Render the part of the data below that opens with the line containing "state / province: Nayarit" and closes with the line containing "genus: Woodwardia", both ends included, as a two-column CSV with the headers field and value. Give one row per line, with each field in its own quoted cell and any line breaks turned into spaces.
** START DATA LISTING **
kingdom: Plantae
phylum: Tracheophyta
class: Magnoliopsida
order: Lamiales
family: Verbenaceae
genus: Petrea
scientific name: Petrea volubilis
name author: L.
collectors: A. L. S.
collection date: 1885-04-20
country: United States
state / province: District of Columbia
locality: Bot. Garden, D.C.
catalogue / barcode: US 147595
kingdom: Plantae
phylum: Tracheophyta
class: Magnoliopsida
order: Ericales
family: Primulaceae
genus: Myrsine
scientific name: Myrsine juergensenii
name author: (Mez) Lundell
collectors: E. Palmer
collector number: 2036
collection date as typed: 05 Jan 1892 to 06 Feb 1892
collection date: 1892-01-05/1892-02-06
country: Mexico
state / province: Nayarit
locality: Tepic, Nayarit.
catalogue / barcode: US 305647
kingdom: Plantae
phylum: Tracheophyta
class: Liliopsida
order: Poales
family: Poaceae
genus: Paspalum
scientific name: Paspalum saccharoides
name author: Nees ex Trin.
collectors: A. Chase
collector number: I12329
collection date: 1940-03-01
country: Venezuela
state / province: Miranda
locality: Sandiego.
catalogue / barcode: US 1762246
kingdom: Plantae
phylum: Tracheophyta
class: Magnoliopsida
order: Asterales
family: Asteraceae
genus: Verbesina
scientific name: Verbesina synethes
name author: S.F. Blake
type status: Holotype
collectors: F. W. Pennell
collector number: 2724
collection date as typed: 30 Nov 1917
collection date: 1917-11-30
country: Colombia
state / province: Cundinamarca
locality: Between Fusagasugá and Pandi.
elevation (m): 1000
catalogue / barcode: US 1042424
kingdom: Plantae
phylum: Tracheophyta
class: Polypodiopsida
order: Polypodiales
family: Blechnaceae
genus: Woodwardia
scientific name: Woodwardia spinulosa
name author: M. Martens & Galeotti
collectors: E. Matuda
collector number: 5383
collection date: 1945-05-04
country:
** END DATA LISTING **
RESPONSE TO THE EXERCISE —
field,value
"state / province:","Nayarit"
"locality:","Tepic, Nayarit."
"catalogue / barcode:","US 305647"
"kingdom:","Plantae"
"phylum:","Tracheophyta"
"class:","Liliopsida"
"order:","Poales"
"family:","Poaceae"
"genus:","Paspalum"
"scientific name:","Paspalum saccharoides"
"name author:","Nees ex Trin."
"collectors:","A. Chase"
"collector number:","I12329"
"collection date:","1940-03-01"
"country:","Venezuela"
"state / province:","Miranda"
"locality:","Sandiego."
"catalogue / barcode:","US 1762246"
"kingdom:","Plantae"
"phylum:","Tracheophyta"
"class:","Magnoliopsida"
"order:","Asterales"
"family:","Asteraceae"
"genus:","Verbesina"
"scientific name:","Verbesina synethes"
"name author:","S.F. Blake"
"type status:","Holotype"
"collectors:","F. W. Pennell"
"collector number:","2724"
"collection date as typed:","30 Nov 1917"
"collection date:","1917-11-30"
"country:","Colombia"
"state / province:","Cundinamarca"
"locality:","Between Fusagasugá and Pandi."
"elevation (m):","1000"
"catalogue / barcode:","US 1042424"
"kingdom:","Plantae"
"phylum:","Tracheophyta"
"class:","Polypodiopsida"
"order:","Polypodiales"
"family:","Blechnaceae"
"genus:","Woodwardia"